“Tom Angus broke his leg! Dear eyes! But Doctor Joe’ll fix un! Good gracious, yes! He’ll fix un! He’s a wonderful man, now, is Doctor Joe!”

“Too bad he can’t hunt,” remarked Indian Jake. “His trail up on Seal Lake is one o’ th’ best in th’ country. Too bad t’ let it stand idle.”

“Hum-m-m!” grunted Uncle Ben.

“’Tis a fine trail,” agreed David, “and Pop makes fine hunts on it.”

“He might let some one hunt it on shares?” suggested Indian Jake.

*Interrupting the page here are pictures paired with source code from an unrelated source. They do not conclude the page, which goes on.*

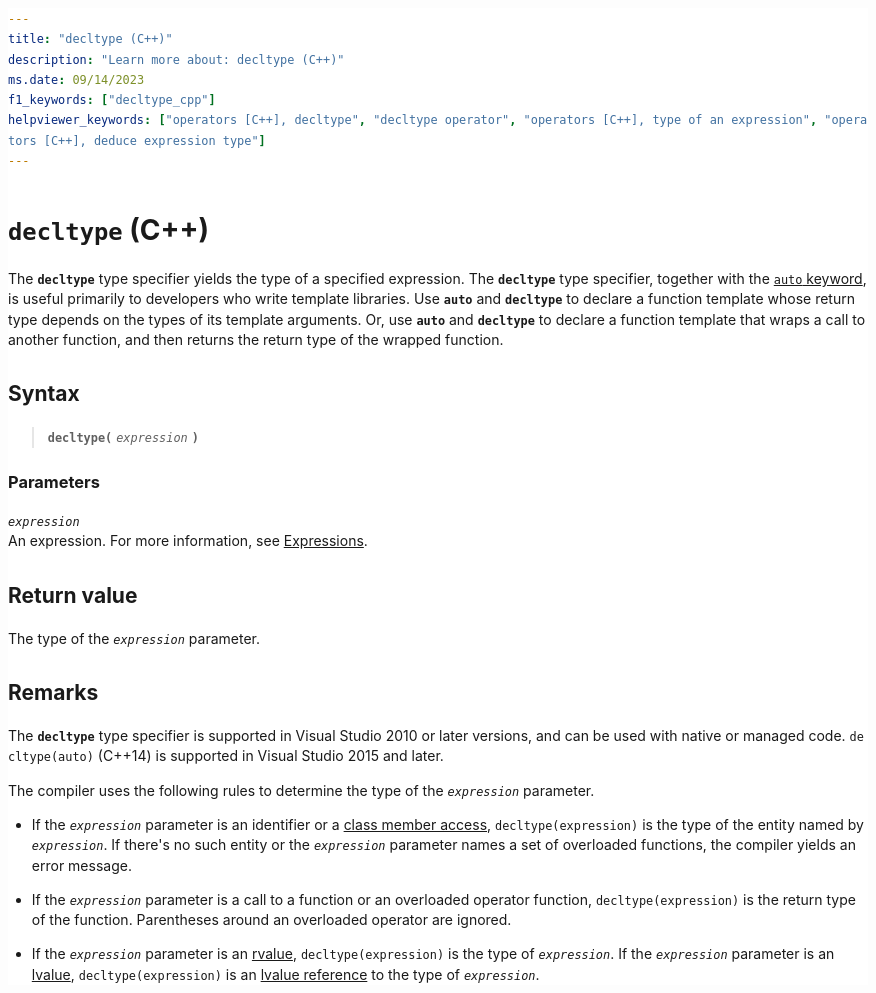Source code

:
 ```yaml
---
title: "decltype (C++)"
description: "Learn more about: decltype (C++)"
ms.date: 09/14/2023
f1_keywords: ["decltype_cpp"]
helpviewer_keywords: ["operators [C++], decltype", "decltype operator", "operators [C++], type of an expression", "operators [C++], deduce expression type"]
---
```

# `decltype` (C++)

The **`decltype`** type specifier yields the type of a specified expression. The **`decltype`** type specifier, together with the [`auto` keyword](../cpp/auto-cpp.md), is useful primarily to developers who write template libraries. Use **`auto`** and **`decltype`** to declare a function template whose return type depends on the types of its template arguments. Or, use **`auto`** and **`decltype`** to declare a function template that wraps a call to another function, and then returns the return type of the wrapped function.

## Syntax

> **`decltype(`** *`expression`* **`)`**

### Parameters

*`expression`*\
An expression. For more information, see [Expressions](../cpp/expressions-cpp.md).

## Return value

The type of the *`expression`* parameter.

## Remarks

The **`decltype`** type specifier is supported in Visual Studio 2010 or later versions, and can be used with native or managed code. `decltype(auto)` (C++14) is supported in Visual Studio 2015 and later.

The compiler uses the following rules to determine the type of the *`expression`* parameter.

- If the *`expression`* parameter is an identifier or a [class member access](../cpp/member-access-operators-dot-and.md), `decltype(expression)` is the type of the entity named by *`expression`*. If there's no such entity or the *`expression`* parameter names a set of overloaded functions, the compiler yields an error message.

- If the *`expression`* parameter is a call to a function or an overloaded operator function, `decltype(expression)` is the return type of the function. Parentheses around an overloaded operator are ignored.

- If the *`expression`* parameter is an [rvalue](../cpp/lvalues-and-rvalues-visual-cpp.md), `decltype(expression)` is the type of *`expression`*. If the *`expression`* parameter is an [lvalue](../cpp/lvalues-and-rvalues-visual-cpp.md), `decltype(expression)` is an [lvalue reference](../cpp/lvalue-reference-declarator-amp.md) to the type of *`expression`*.
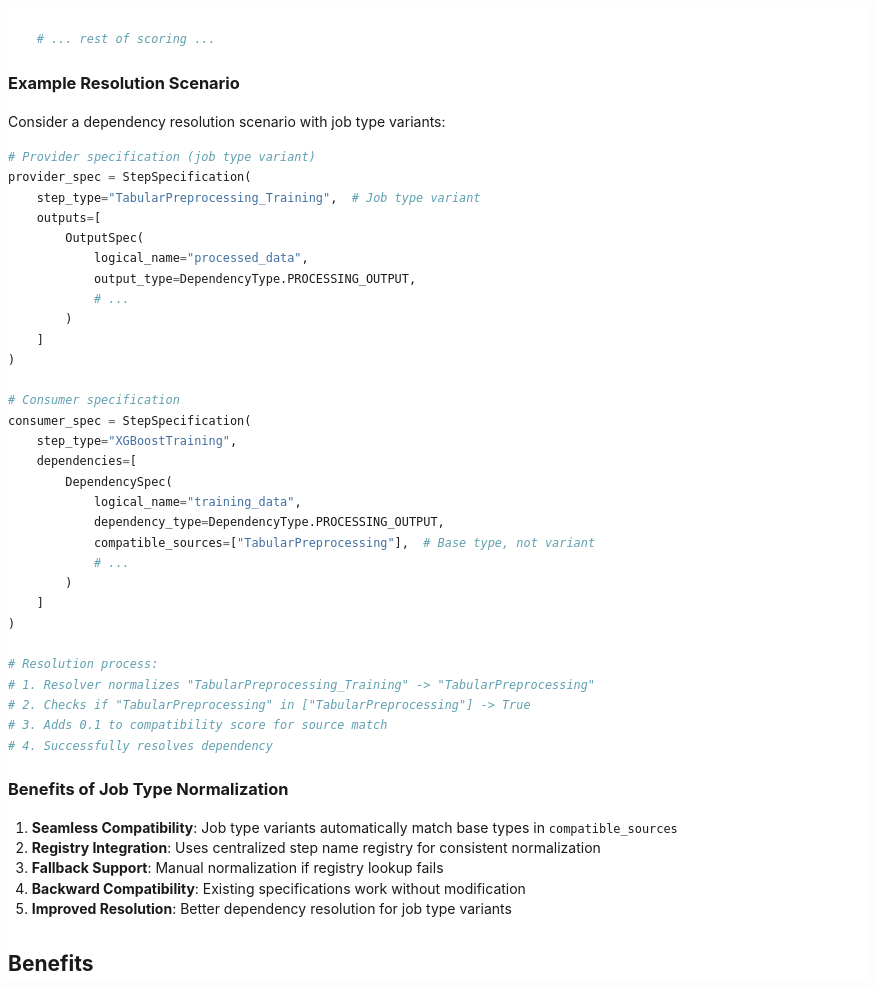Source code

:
 ```python
    
    # ... rest of scoring ...
```

### Example Resolution Scenario

Consider a dependency resolution scenario with job type variants:

```python
# Provider specification (job type variant)
provider_spec = StepSpecification(
    step_type="TabularPreprocessing_Training",  # Job type variant
    outputs=[
        OutputSpec(
            logical_name="processed_data",
            output_type=DependencyType.PROCESSING_OUTPUT,
            # ...
        )
    ]
)

# Consumer specification
consumer_spec = StepSpecification(
    step_type="XGBoostTraining",
    dependencies=[
        DependencySpec(
            logical_name="training_data",
            dependency_type=DependencyType.PROCESSING_OUTPUT,
            compatible_sources=["TabularPreprocessing"],  # Base type, not variant
            # ...
        )
    ]
)

# Resolution process:
# 1. Resolver normalizes "TabularPreprocessing_Training" -> "TabularPreprocessing"
# 2. Checks if "TabularPreprocessing" in ["TabularPreprocessing"] -> True
# 3. Adds 0.1 to compatibility score for source match
# 4. Successfully resolves dependency
```

### Benefits of Job Type Normalization

1. **Seamless Compatibility**: Job type variants automatically match base types in `compatible_sources`
2. **Registry Integration**: Uses centralized step name registry for consistent normalization
3. **Fallback Support**: Manual normalization if registry lookup fails
4. **Backward Compatibility**: Existing specifications work without modification
5. **Improved Resolution**: Better dependency resolution for job type variants

## Benefits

“Tom Angus won’t need much help in decidin’ whether he wants his trail hunted on shares or no,” Uncle Ben broke in with some asperity. “Tom Angus is a great man t’ decide for himself what he’s wantin’, and what he’s not wantin’. Good gracious! Tom Angus can decide for himself!”

With this outburst Uncle Ben followed Zeke and Hiram into Zeke’s cabin, in response to Zeke’s suggestion that “supper was ’most ready and they might as well go in,” but Indian Jake tarried behind with David and Andy.

Indian Jake, the half-breed, was not a native of the Bay. He had appeared here first some five years before, coming from “somewhere south,” and after trapping in the vicinity for three seasons, disappeared. During this time, as David had explained to Andy, he had contracted a debt, and when he left he took with him furs which should rightfully have been used in discharging it. Now after two years he had returned, to remain permanently, as he stated, in the Bay.

He was a tall, muscular fellow, with the dark red skin, straight black hair and swinging stride of the Indian. A pair of keen, restless black eyes and a beaked nose, suggested the hawk. His features, however, were not those of an Indian, and plainly indicated a mixed ancestry.